Transcribed page contents:
=== Begin Enclosure ===

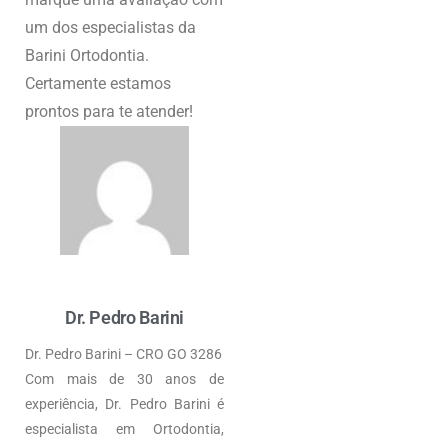
um dos especialistas da
Barini Ortodontia.
Certamente estamos
prontos para te atender!
Dr. Pedro Barini
Dr. Pedro Barini – CRO GO 3286
Com mais de 30 anos de
experiência, Dr. Pedro Barini é
especialista em Ortodontia,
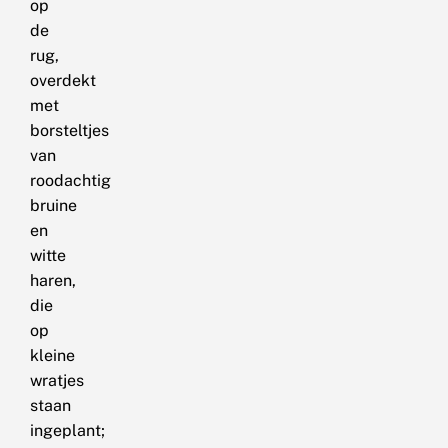
op
de
rug,
overdekt
met
borsteltjes
van
roodachtig
bruine
en
witte
haren,
die
op
kleine
wratjes
staan
ingeplant;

=== End Enclosure ===

## WHAT IS NEEDED
Copy each line of the records above exactly as written. Do not carry over any picture.

## EXPECTED OUTPUT
um dos especialistas da
Barini Ortodontia.
Certamente estamos
prontos para te atender!
Dr. Pedro Barini
Dr. Pedro Barini – CRO GO 3286
Com mais de 30 anos de
experiência, Dr. Pedro Barini é
especialista em Ortodontia,
op
de
rug,
overdekt
met
borsteltjes
van
roodachtig
bruine
en
witte
haren,
die
op
kleine
wratjes
staan
ingeplant;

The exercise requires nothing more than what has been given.